Mandibular Advancement Device (MAD) as an Alternative Treatment Option in Pregnant Women With Obstructive Sleep Apnea (OSA)
Overview
- Phase
- Not Applicable
- Intervention
- Not specified
- Conditions
- Obstructive Sleep Apnea of Adult
- Sponsor
- Henry Ford Health System
- Enrollment
- 10
- Locations
- 1
- Primary Endpoint
- Describe patient uptake of MAD
- Status
- Withdrawn
- Last Updated
- last year
Overview
Brief Summary
We propose a single-arm trial to test the patient uptake and preliminary efficacy of MAD in a sample of 10 pregnant women with mild-to-moderate OSA. Study outcomes include patient-reported symptoms and objectively assessed sleep parameters assessed before treatment, during and after 10 weeks of MAD intervention (during pregnancy) and postpartum.
Detailed Description
The purpose of this study is to explore MAD as an alternative treatment option for OSA in pregnant women. We are recruiting a small number of 10 healthy pregnant women with uncomplicated OSA (absence of significant cardiovascular, metabolic or neurocognitive consequences) who, after being offered CPAP as the recommended standard treatment, prefer to use a MAD over CPAP. All patients are recruited from a single center. We would like to get a first impression on the comfort level of these women with the MAD and their self-reported compliance and any improvement of symptoms with treatment. Additionally, we would like to test efficacy in controlling OSA with pregnancy progression.
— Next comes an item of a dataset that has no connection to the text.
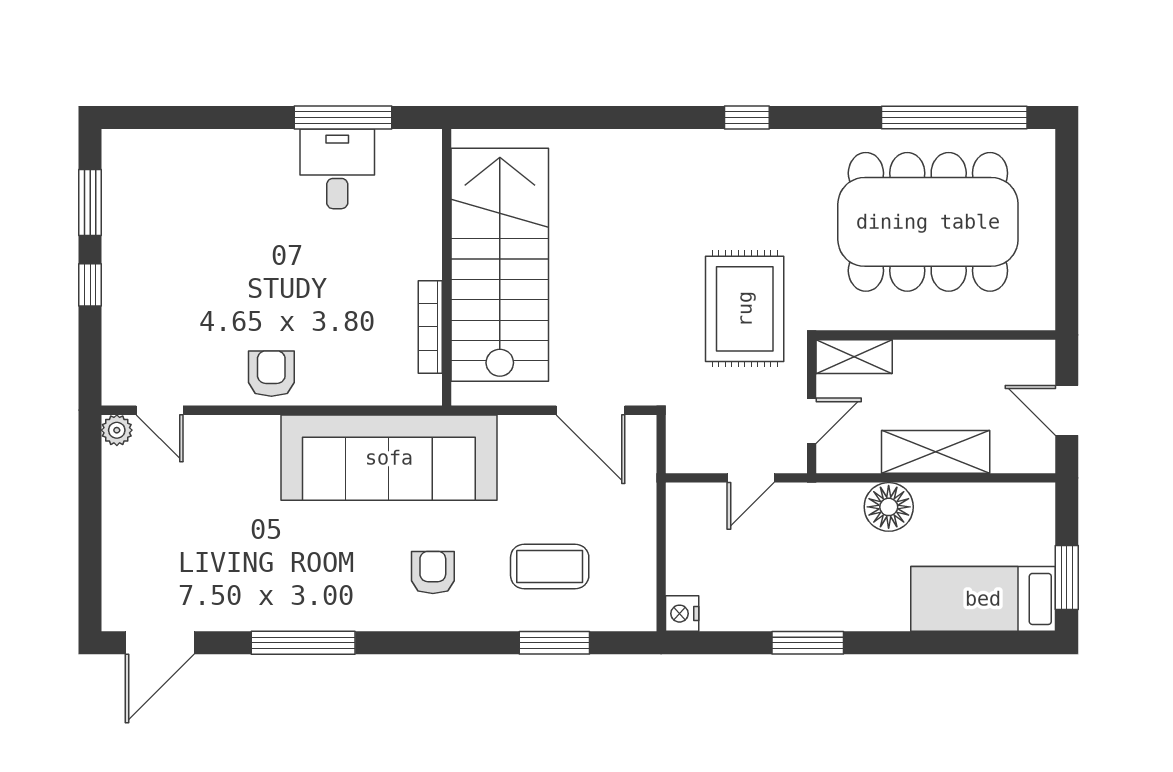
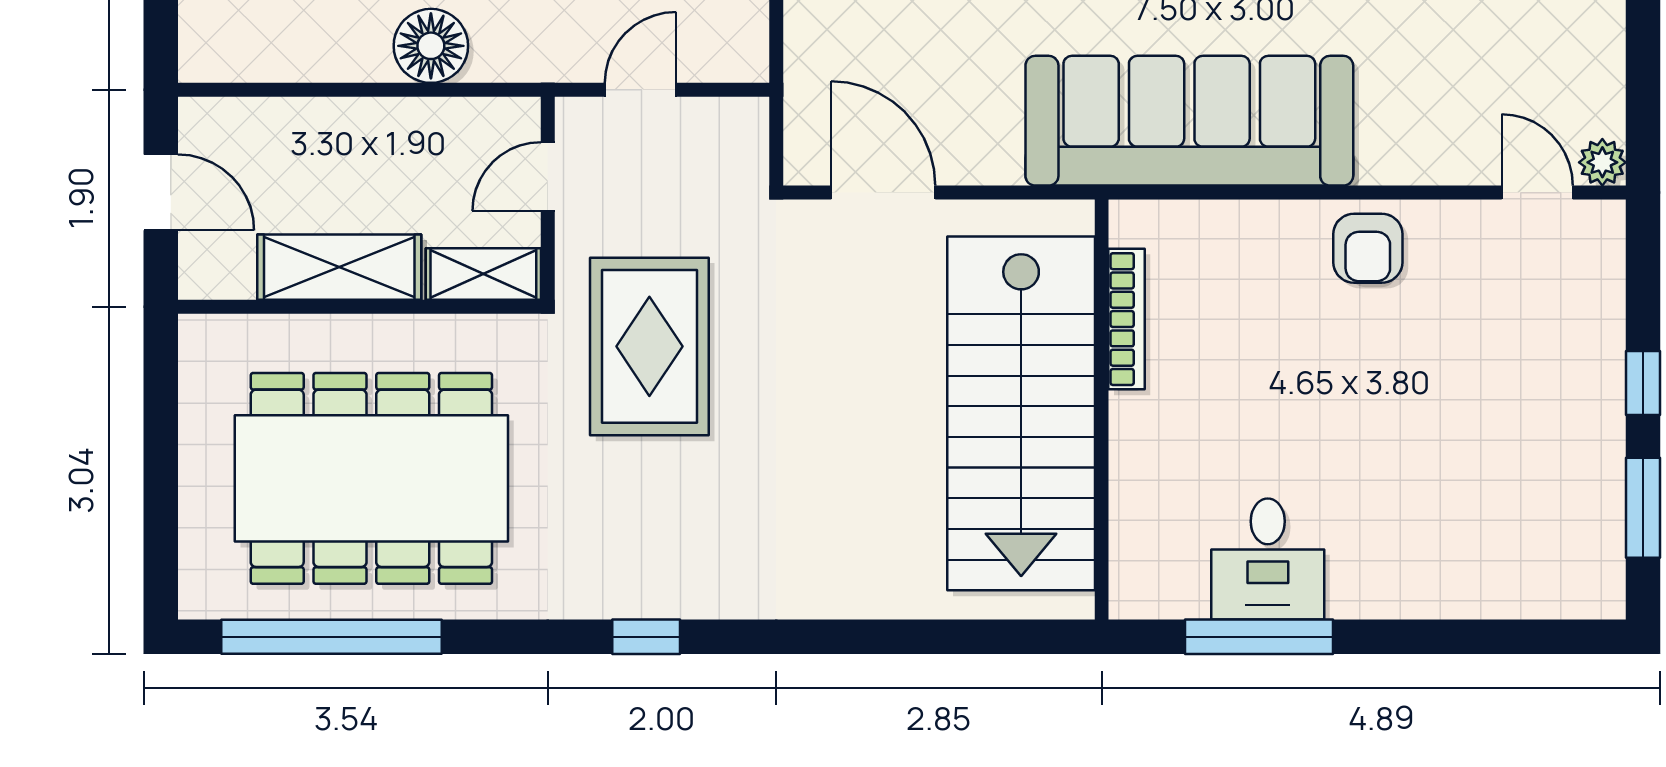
shelving: (936, 452) -> (339, 267), moved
Finally, we would like to derive overall treatment effectiveness of the MAD in pregnant women as defined as a combination of efficacy and compliance.
Investigators
Eligibility Criteria
Inclusion Criteria
- •Singleton pregnancy, gestational week 14-
- •Age ≥ 18, English-speaking.
- •Reliable internet access (questionnaires/surveys)
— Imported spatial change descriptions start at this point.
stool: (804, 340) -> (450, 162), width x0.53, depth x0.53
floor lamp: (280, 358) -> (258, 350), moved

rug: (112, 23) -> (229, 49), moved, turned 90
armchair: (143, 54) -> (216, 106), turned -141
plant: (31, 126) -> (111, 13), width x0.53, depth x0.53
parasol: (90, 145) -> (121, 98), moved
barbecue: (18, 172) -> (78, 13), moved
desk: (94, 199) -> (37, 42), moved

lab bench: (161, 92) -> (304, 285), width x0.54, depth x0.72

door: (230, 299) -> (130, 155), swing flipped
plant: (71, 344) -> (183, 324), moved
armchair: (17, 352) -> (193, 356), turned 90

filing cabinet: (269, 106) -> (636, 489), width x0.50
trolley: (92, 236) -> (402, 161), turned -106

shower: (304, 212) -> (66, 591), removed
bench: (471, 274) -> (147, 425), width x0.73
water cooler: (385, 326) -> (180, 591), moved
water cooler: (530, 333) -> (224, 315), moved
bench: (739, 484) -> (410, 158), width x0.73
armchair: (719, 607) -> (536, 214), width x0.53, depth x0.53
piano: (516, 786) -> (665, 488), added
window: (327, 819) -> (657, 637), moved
- •Untreated mild to mild-moderate OSA defined as AHI between 5-20 events/hour on the most recent home sleep study
- •No significant hypoxemia on the initial sleep study defined as SaO2 nadir ≥70% and SaO2 equal or less than 30 minutes ≥88%
- •The sleep study must have been a home sleep test that uses Peripheral Arterial Tone signal for evaluation of apneic events. The home sleep test has to be a WatchPAT device (WatchPAT® Home Sleep Study Device \| Itamar Medical Ltd.).
- •No significant confounding comorbidities including restless leg symptoms and circadian disorders (shift work)
- •BMI less or equal to 40 and neck size less or equal to 40 cm
- •Good oral health with manual dexterity and at least 8 tooth per arch
Exclusion Criteria
- •High risk pregnancy (age \>40y, superimposed preeclampsia, pre-existing cardiac disease, severe organ dysfunction such as liver or renal failure, any condition that requires anticoagulation), and any condition Dr. Pitts or Dr Smith deem serious risk to mother/fetus. Well controlled chronic hypertension and diabetes are allowed and will not be excluded.
- •Dental exclusion criteria: Complete edentulous arch, ongoing oral rehabilitation, uncontrolled periodontal disease, ongoing orthodontic treatment or completed treatment in a period less than 5 years, temporomandibular dysfunction (active acute pain or limitations on mandibula movements of any kind), prior oropharyngeal surgery, maximum protrusion less 5 mm
- •Significant acute health problems that are unrelated to pregnancy or dental diseases including unstable psychiatric disease
- •Non-English speaking
- •Unable to provide informed consent
Outcomes
Primary Outcomes
Describe patient uptake of MAD
Time Frame: 9 months
MAD adherence will be determined via patient-reported sleep diaries during the first 10-weeks of MAD intervention according to the AADSM guidelines. Specifically, patients will report each morning whether they wore their MAD and to estimate how long they wore it for. Consistent with Medicare guidelines for PAP therapy, we will operationalize compliance as wearing the device for ≥4 hrs each night for 70% of nights. We will describe compliance rates.
Evaluate preliminary efficacy of MAD for treating mild-to-moderate OSA
Time Frame: 9 months
We will assess AHI before treatment (T1), after 10 weeks of MAD treatment during pregnancy (T2), and then finally three months after childbirth (T3) via home sleep tests used in our sleep clinic per standard care. We hypothesize that AHI at T2 and T3 will be significantly lower than T1. For descriptive purposes, we will report rates of OSA remission (AHI\<5) at T2 and T3 as well as rates of positive treatment response operationalized as a ≥50% reduction in AHI from T1.
Test for changes in patient-reported symptoms.
Time Frame: 9 months
OSA is associated with increased fatigue and sleepiness. We hypothesize that patients will report lower levels of fatigue and daytime sleepiness at T2 and T3 relative to T1 baseline.